Comme promis, Beatriz Brennan revient rendre visite à celui qui se fait appeler Nobody et qui est incarcéré dans le pénitencier du Montana, accusé de multiples meurtres. Elle revient l’écouter raconter comment il en est arrivé là et tenter de percer son mystère. Après lui avoir raconté comment il s’est fait enrôler, malgré lui (« ils me tenaient par les couilles »), dans le Cointelpro, un programme d’infiltration des mouvements politiques dissidents imaginé par Hoover, cette fois, il lui parle de sa formation et de ses premiers pas en tant qu’agent du FBI et de sa seconde mission d’infiltration au sein des Napalm’s Soldiers, un gang de bikers nazi ultra violent, proche des Hell’s Angels, qui braquent des banques et vendent de la dope…

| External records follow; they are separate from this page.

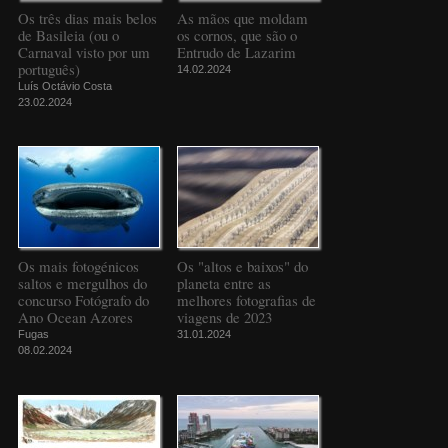
Os três dias mais belos
As mãos que moldam
de Basileia (ou o
os cornos, que são o
Carnaval visto por um
Entrudo de Lazarim
português)
14.02.2024
Luís Octávio Costa
23.02.2024
Os mais fotogénicos
Os "altos e baixos" do
saltos e mergulhos do
planeta entre as
concurso Fotógrafo do
melhores fotografias de
Ano Ocean Azores
viagens de 2023
Fugas
31.01.2024
08.02.2024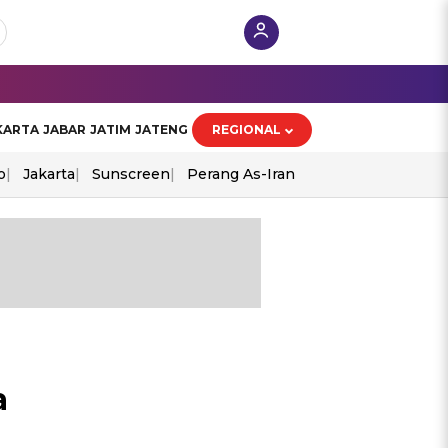
KARTA
JABAR
JATIM
JATENG
REGIONAL
o
Jakarta
Sunscreen
Perang As-Iran
a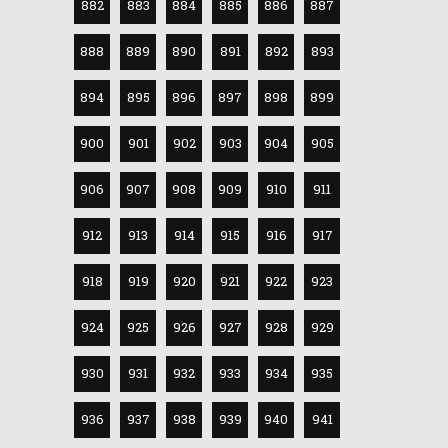
882
883
884
885
886
887
888
889
890
891
892
893
894
895
896
897
898
899
900
901
902
903
904
905
906
907
908
909
910
911
912
913
914
915
916
917
918
919
920
921
922
923
924
925
926
927
928
929
930
931
932
933
934
935
936
937
938
939
940
941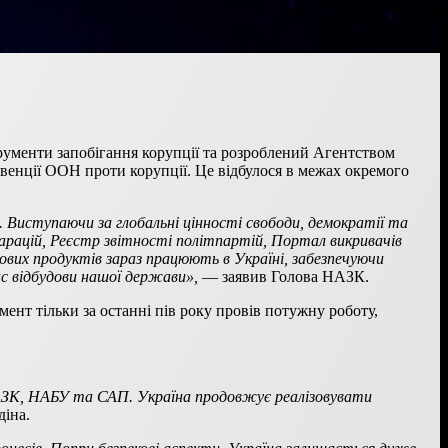
рументи запобігання корупції та розроблений Агентством
онвенції ООН проти корупції. Це відбулося в межах окремого
. Виступаючи за глобальні цінності свободи, демократії та
ларацій, Реєстр звітності політпартій, Портал викривачів
рових продуктів зараз працюють в Україні, забезпечуючи
ас відбудови нашої держави»,
— заявив Голова НАЗК.
ент тільки за останні пів року провів потужну роботу,
 НАЗК, НАБУ та САП. Україна продовжує реалізовувати
діна.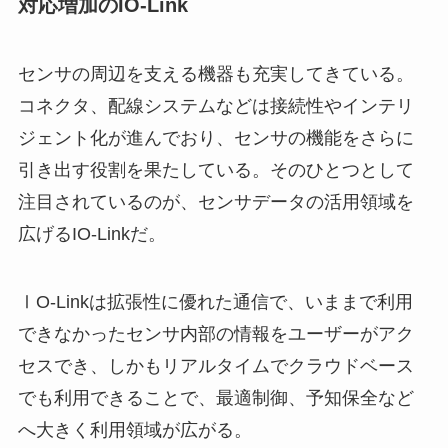
対応増加のIO-Link
センサの周辺を支える機器も充実してきている。
コネクタ、配線システムなどは接続性やインテリ
ジェント化が進んでおり、センサの機能をさらに
引き出す役割を果たしている。そのひとつとして
注目されているのが、センサデータの活用領域を
広げるIO-Linkだ。
ⅠO-Linkは拡張性に優れた通信で、いままで利用
できなかったセンサ内部の情報をユーザーがアク
セスでき、しかもリアルタイムでクラウドベース
でも利用できることで、最適制御、予知保全など
へ大きく利用領域が広がる。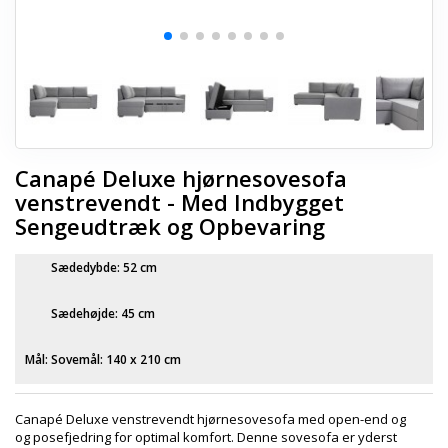
Canapé Deluxe hjørnesovesofa
venstrevendt - Med Indbygget
Sengeudtræk og Opbevaring
Sædedybde: 52 cm
Sædehøjde: 45 cm
Mål:
Sovemål: 140 x 210 cm
Canapé Deluxe venstrevendt hjørnesovesofa med open-end og
og posefjedring for optimal komfort. Denne sovesofa er yderst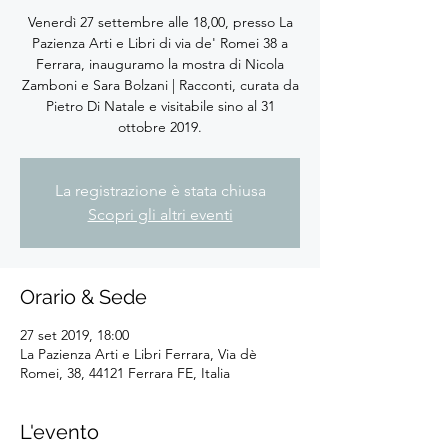
Venerdì 27 settembre alle 18,00, presso La
Pazienza Arti e Libri di via de' Romei 38 a
Ferrara, inauguramo la mostra di Nicola
Zamboni e Sara Bolzani | Racconti, curata da
Pietro Di Natale e visitabile sino al 31
ottobre 2019.
La registrazione è stata chiusa
Scopri gli altri eventi
Orario & Sede
27 set 2019, 18:00
La Pazienza Arti e Libri Ferrara, Via dè
Romei, 38, 44121 Ferrara FE, Italia
L'evento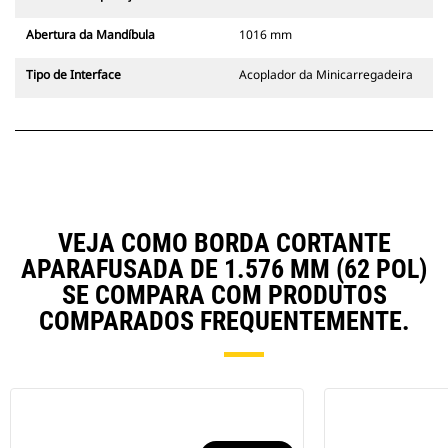
Abertura da Mandíbula
1016 mm
Tipo de Interface
Acoplador da Minicarregadeira
VEJA COMO BORDA CORTANTE
APARAFUSADA DE 1.576 MM (62 POL)
SE COMPARA COM PRODUTOS
COMPARADOS FREQUENTEMENTE.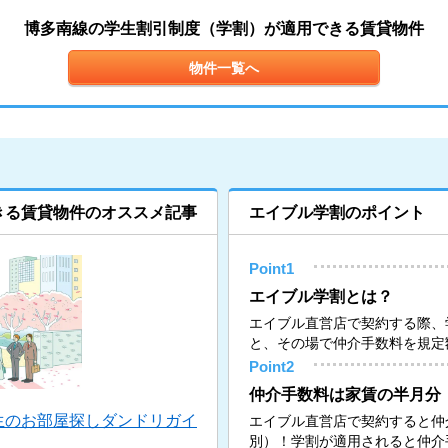
博多南線の学生割引制度（学割）が適用できる賃貸物件
物件一覧へ
きる賃貸物件のオススメ記事
エイブル学割のポイント
Point1
エイブル学割とは？
エイブル直営店で契約する際、
と、その場で仲介手数料を規定
Point2
仲介手数料は家賃の半月分
生のお部屋探しダンドリガイ
エイブル直営店で契約すると仲
別）！学割が適用されると仲介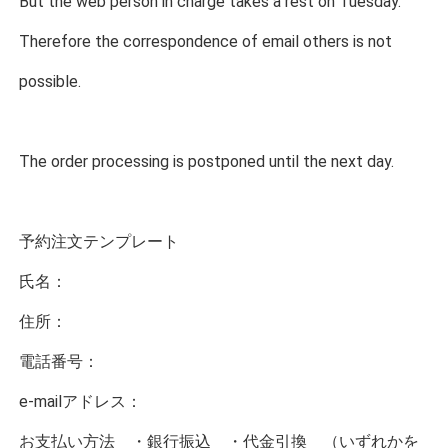
But the web person in charge takes a rest on Tuesday.
Therefore the correspondence of email others is not
possible.
The order processing is postponed until the next day.
予約注文テンプレート
氏名：
住所：
電話番号：
e-mailアドレス：
お支払い方法 ・銀行振込 ・代金引換 （いずれかを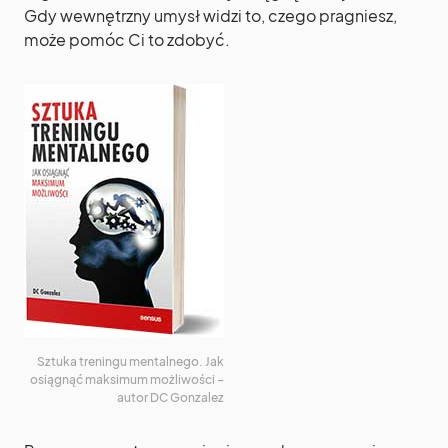
Gdy wewnętrzny umysł widzi to, czego pragniesz,
może pomóc Ci to zdobyć.
Sztuka treningu mentalnego. Jak
osiągnąć maksimum możliwości –
autor DC Gonzalez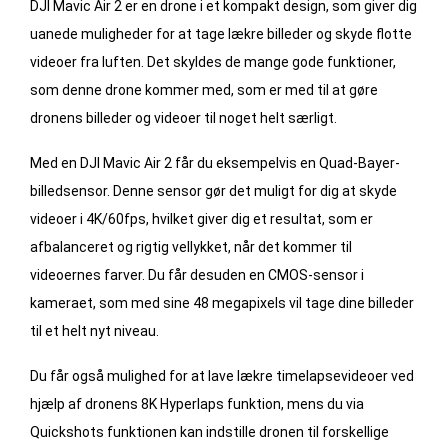
DJI Mavic Air 2 er en drone i et kompakt design, som giver dig
uanede muligheder for at tage lækre billeder og skyde flotte
videoer fra luften. Det skyldes de mange gode funktioner,
som denne drone kommer med, som er med til at gøre
dronens billeder og videoer til noget helt særligt.
Med en DJI Mavic Air 2 får du eksempelvis en Quad-Bayer-
billedsensor. Denne sensor gør det muligt for dig at skyde
videoer i 4K/60fps, hvilket giver dig et resultat, som er
afbalanceret og rigtig vellykket, når det kommer til
videoernes farver. Du får desuden en CMOS-sensor i
kameraet, som med sine 48 megapixels vil tage dine billeder
til et helt nyt niveau.
Du får også mulighed for at lave lækre timelapsevideoer ved
hjælp af dronens 8K Hyperlaps funktion, mens du via
Quickshots funktionen kan indstille dronen til forskellige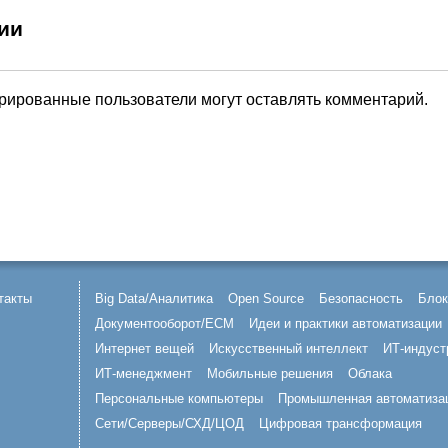
ии
трированные пользователи могут оставлять комментарий.
такты
Big Data/Аналитика
Open Source
Безопасность
Блок
Документооборот/ECM
Идеи и практики автоматизации
Интернет вещей
Искусственный интеллект
ИТ-индуст
ИТ-менеджмент
Мобильные решения
Облака
Персональные компьютеры
Промышленная автоматиза
Сети/Серверы/СХД/ЦОД
Цифровая трансформация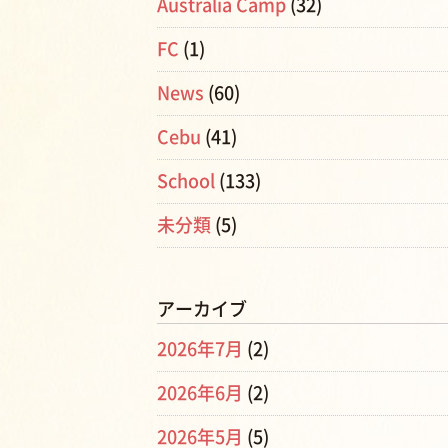
Australia Camp
(32)
FC
(1)
News
(60)
Cebu
(41)
School
(133)
未分類
(5)
アーカイブ
2026年7月
(2)
2026年6月
(2)
2026年5月
(5)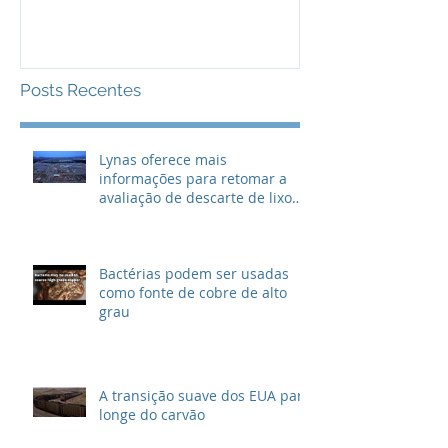
lixo radioativo
Posts Recentes
Lynas oferece mais
informações para retomar a
avaliação de descarte de lixo
radioativo
Bactérias podem ser usadas
como fonte de cobre de alto
grau
A transição suave dos EUA para
longe do carvão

La vérité. Comment savoir qui dit la vérité? Beatriz Brennan ne perd-elle pas son temps à écouter ce gars tatoué de 57 ans qui dit mériter la peine de mort pour les meurtres qu’il a commis? Le fait que le FBI commence à s’inquiéter de ses visites lui ferait plutôt penser que non et qu’il y a des choses que Nobody sait qui pourraient mettre en cause le Bureau…

Un second tome toujours aussi efficace, dans l’exacte lignée de son prédécesseur. De Metter a trouvé un modus operandi narratif et graphique qui fonctionne parfaitement et il s’y tient. Pour, peut-être, sauver sa tête, Nobody n’a qu’une option: se raconter et expliquer à cette psychologue comment il en est arrivé là. Cela permet, habilement, à De Metter de nous plonger dans la vie extra-ordinaire de cet homme obligé de jouer des rôles pour sauver sa peau mais aussi dans les égouts de l’Amérique et ses différents programmes, comme le Cointelpro mis en place par le FBI pour surveiller ou carrément mettre hors d’état de nuire des groupes ou gangs qu’ils jugent dangereux pour la nation. Que ce soit objectivement le cas (pour ces Hell’s Angels, cela semble clair) ou pas (le « dossier » Lannister, qui aboutit à la mort de 3 jeunes gens, relevait davantage de la surveillance politique). Et, enfin, dans la période des années 70: la guerre du Vietnam, le mouvement Peace and Love, le combat des droits civiques, la mort de Luther King…Autant de niveaux narratifs qui rendent cette série tout simplement passionnante, aussi addictive que ses cousines télé. Le dessin y est aussi pour beaucoup: autant par choix que par obligation (cette première saison comprendra 4 épisodes de plus de 70 pages et plusieurs saisons sont prévues…), De Metter a opté pour un trait spontané qui va à l’essentiel (l’encrage est sommaire et ne s’embarrasse pas de précision), comme si les événements étaient croqués sur le vif. Ce qui rend le récit encore plus vivant. Inspirée de faits réels, voilà une série à ne pas manquer!